Quando l’ex presidente cinese Jiang Zemin venne proiettato inaspettatamente da Shanghai ai vertici del potere, non conosceva gli oscuri meccanismi di Pechino e ne era naturalmente spaventato. Per un paio di anni cercò di destreggiarsi alla meno peggio fin quando trovò aiuto improvviso in Zeng Qinghong.
Figlio dell’aristocrazia rossa ma anche con un’esperienza da scugnizzo (i suoi lo abbandonarono per alcuni anni alla strada nella fuga da nazionalisti e giapponesi), addentro alle macchinazioni dei corridoi di Zhongnanhai, la Casa Bianca cinese, Zeng per anni fu il risolutore dei problemi impossibili. Molti ritengono che la resistenza al potere di Jiang si deve forse per metà all’abilità manovriera di Zeng.

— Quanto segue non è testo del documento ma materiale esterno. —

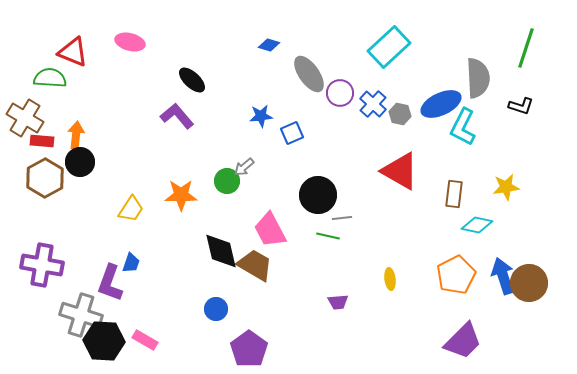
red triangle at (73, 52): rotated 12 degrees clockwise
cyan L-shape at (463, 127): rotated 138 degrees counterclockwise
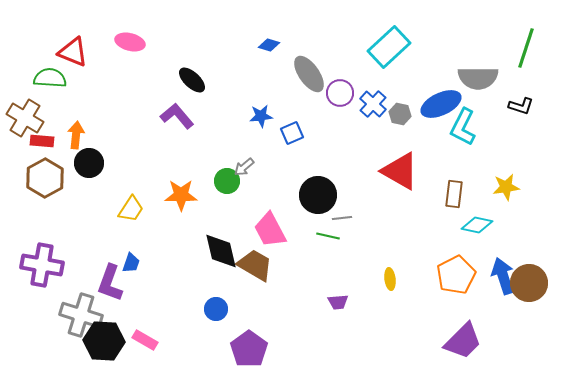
gray semicircle at (478, 78): rotated 93 degrees clockwise
black circle at (80, 162): moved 9 px right, 1 px down
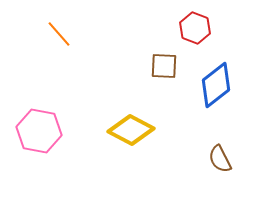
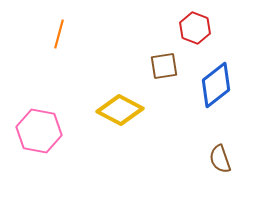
orange line: rotated 56 degrees clockwise
brown square: rotated 12 degrees counterclockwise
yellow diamond: moved 11 px left, 20 px up
brown semicircle: rotated 8 degrees clockwise
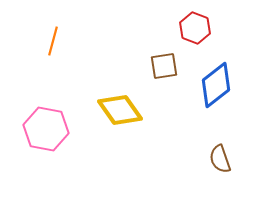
orange line: moved 6 px left, 7 px down
yellow diamond: rotated 27 degrees clockwise
pink hexagon: moved 7 px right, 2 px up
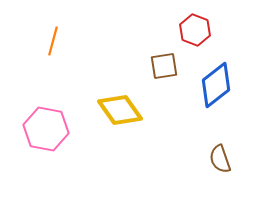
red hexagon: moved 2 px down
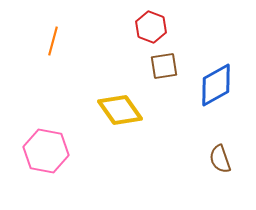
red hexagon: moved 44 px left, 3 px up
blue diamond: rotated 9 degrees clockwise
pink hexagon: moved 22 px down
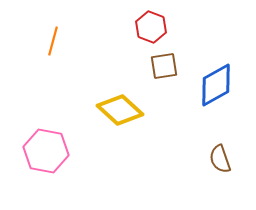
yellow diamond: rotated 12 degrees counterclockwise
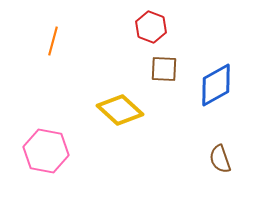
brown square: moved 3 px down; rotated 12 degrees clockwise
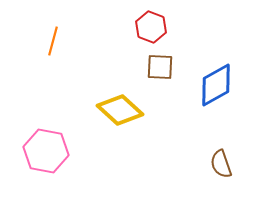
brown square: moved 4 px left, 2 px up
brown semicircle: moved 1 px right, 5 px down
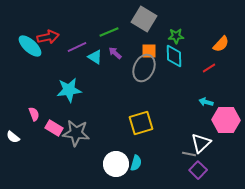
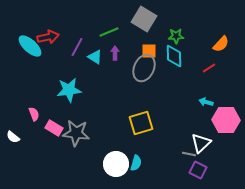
purple line: rotated 36 degrees counterclockwise
purple arrow: rotated 48 degrees clockwise
purple square: rotated 18 degrees counterclockwise
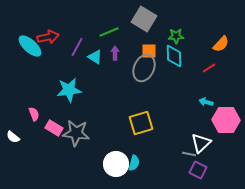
cyan semicircle: moved 2 px left
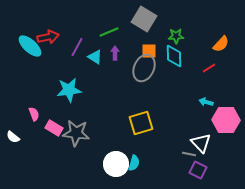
white triangle: rotated 30 degrees counterclockwise
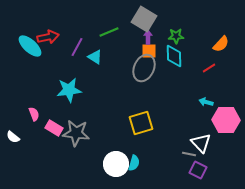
purple arrow: moved 33 px right, 16 px up
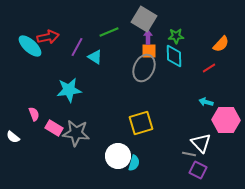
white circle: moved 2 px right, 8 px up
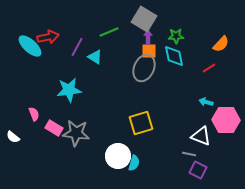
cyan diamond: rotated 10 degrees counterclockwise
white triangle: moved 7 px up; rotated 25 degrees counterclockwise
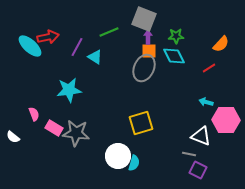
gray square: rotated 10 degrees counterclockwise
cyan diamond: rotated 15 degrees counterclockwise
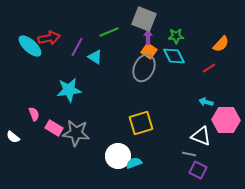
red arrow: moved 1 px right, 1 px down
orange square: rotated 35 degrees clockwise
cyan semicircle: rotated 126 degrees counterclockwise
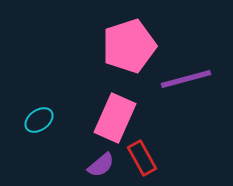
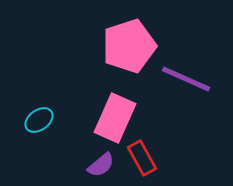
purple line: rotated 39 degrees clockwise
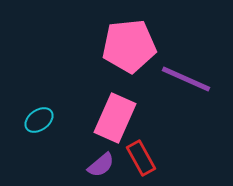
pink pentagon: rotated 12 degrees clockwise
red rectangle: moved 1 px left
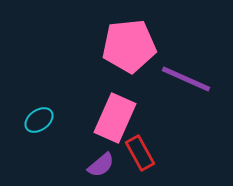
red rectangle: moved 1 px left, 5 px up
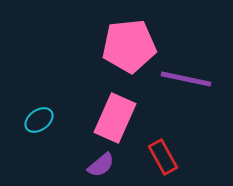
purple line: rotated 12 degrees counterclockwise
red rectangle: moved 23 px right, 4 px down
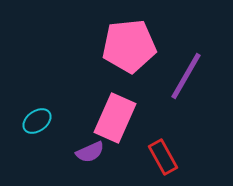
purple line: moved 3 px up; rotated 72 degrees counterclockwise
cyan ellipse: moved 2 px left, 1 px down
purple semicircle: moved 11 px left, 13 px up; rotated 16 degrees clockwise
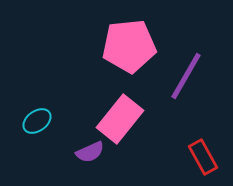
pink rectangle: moved 5 px right, 1 px down; rotated 15 degrees clockwise
red rectangle: moved 40 px right
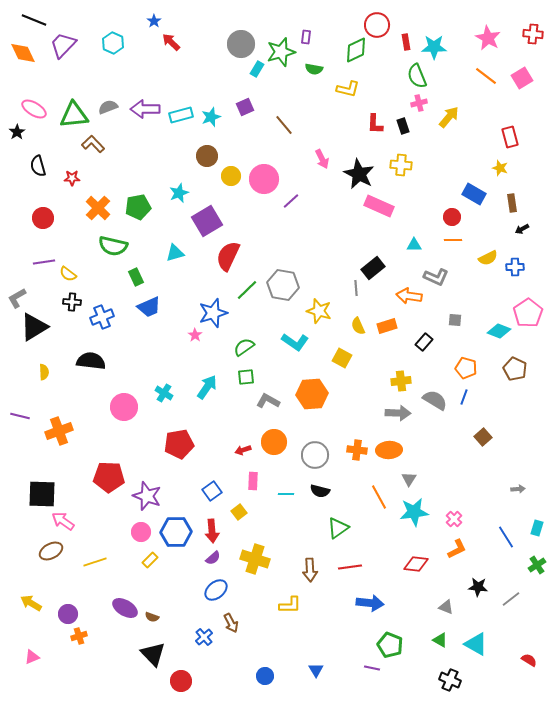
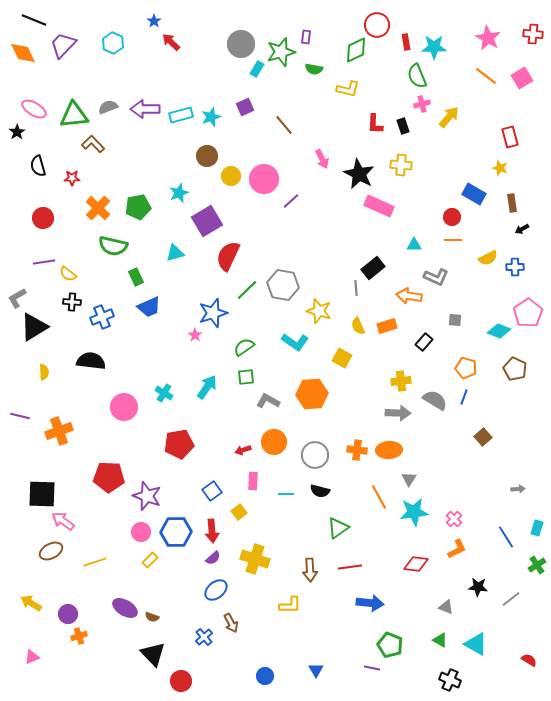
pink cross at (419, 103): moved 3 px right, 1 px down
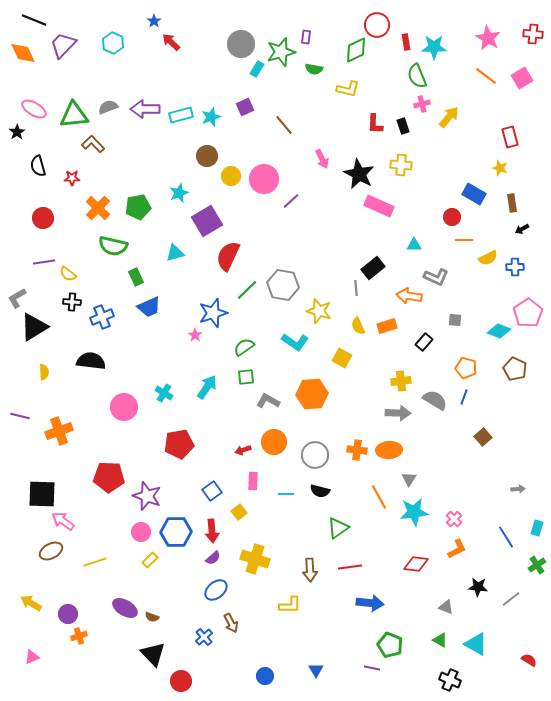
orange line at (453, 240): moved 11 px right
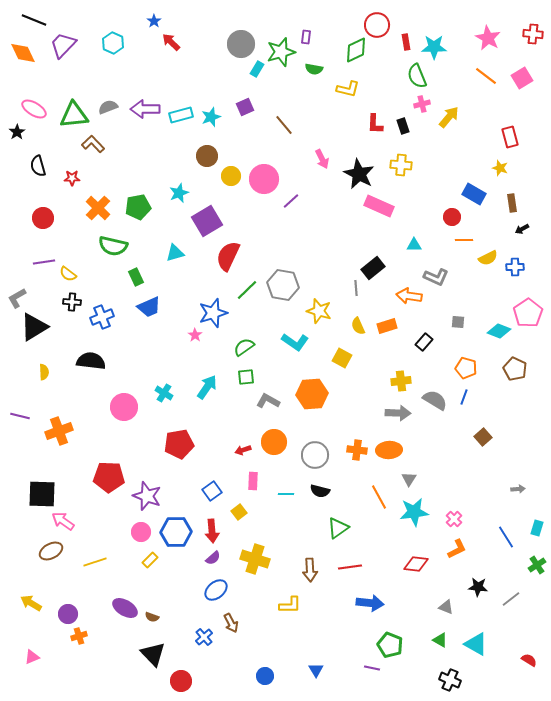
gray square at (455, 320): moved 3 px right, 2 px down
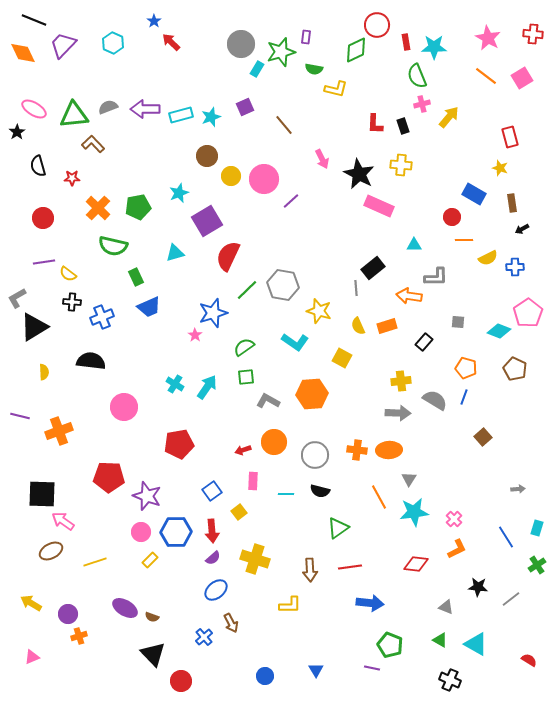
yellow L-shape at (348, 89): moved 12 px left
gray L-shape at (436, 277): rotated 25 degrees counterclockwise
cyan cross at (164, 393): moved 11 px right, 9 px up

Il premier Matteo Renzi forse ha oggi trovato il suo Zeng Qinghong. In pochi giorni, senza complicate manovre parlamentari o di partito, senza apocalittiche contrapposizioni di schieramenti, Renzi ha risolto due problemi che lo assillavano e che parevano impossibili. Ha “domato” l’opposizione di Rai3, apparendo poi anche “buono”, conciliante, tollerante; e ha eliminato l’imbarazzo ormai quotidiano causato dal sindaco di Roma Ignazio Marino, che di fatto si è dimesso (“non ci ripenso”, ha annunciato).
Dietro entrambi i successi c’è un deputato finora oscuro ma con lunga esperienza romana, Michele Anzaldi.
Anzaldi nelle settimane scorse ha espresso quello che nessuno tra i renziani osava dire: che appunto la terza rete Rai era paradossalmente (visto che le strette norme della divisione del potere tv la assegnano al Pd) il bastione dell’opposizione al Pd. Ciò ha seminato il panico, ma ha anche steso un tappeto rosso per il premier che si è così presentato da paciere.
Su Marino, precipitato in un circolo vizioso di gaffes, piccole bugie, assenze, Anzaldi era stato il primo a dare l’allarme, ed è stato anche quello che tagliando le mille obiezioni interne ha dato il colpo finale. Ciò in realtà elimina un problema che se si fosse trascinato ancora più a lungo avrebbe potuto rovinare l’anno santo (che inizia l’8 dicembre) e affossare Renzi.
Questa presenza però prova anche due cose. Da un lato intorno al premier non ci sono persone in grado di manovrare nel palazzo senza andare allo scontro duro e puro a colpi di maggioranza parlamentare o di partito. Troppo faticoso per risultati che vanno a diminuire ed è un rischio di logoramento immenso per il premier. Gli ignavi “yes men” del premier gli sono quindi più di danno che di aiuto.
D’altro canto dimostra che l’Italia e il mondo hanno metodi più sottili e innocui per portare a casa risultati maggiori, basta conoscerli e saperli usare. Questi però non si imparano in un istante e soprattutto, se Renzi è bravo, non lo sono i suoi vicinissimi.
Il problema per il premier è: basterà un solo Anzaldi a rendergli più facile la vita? Né può fidarsi dei Verdini o degli altri transfughi solo affamati di potere e contorni. Senza uomini come Anzaldi la sola aperta furia devastatrice di Renzi in parlamento potrebbe condannarlo.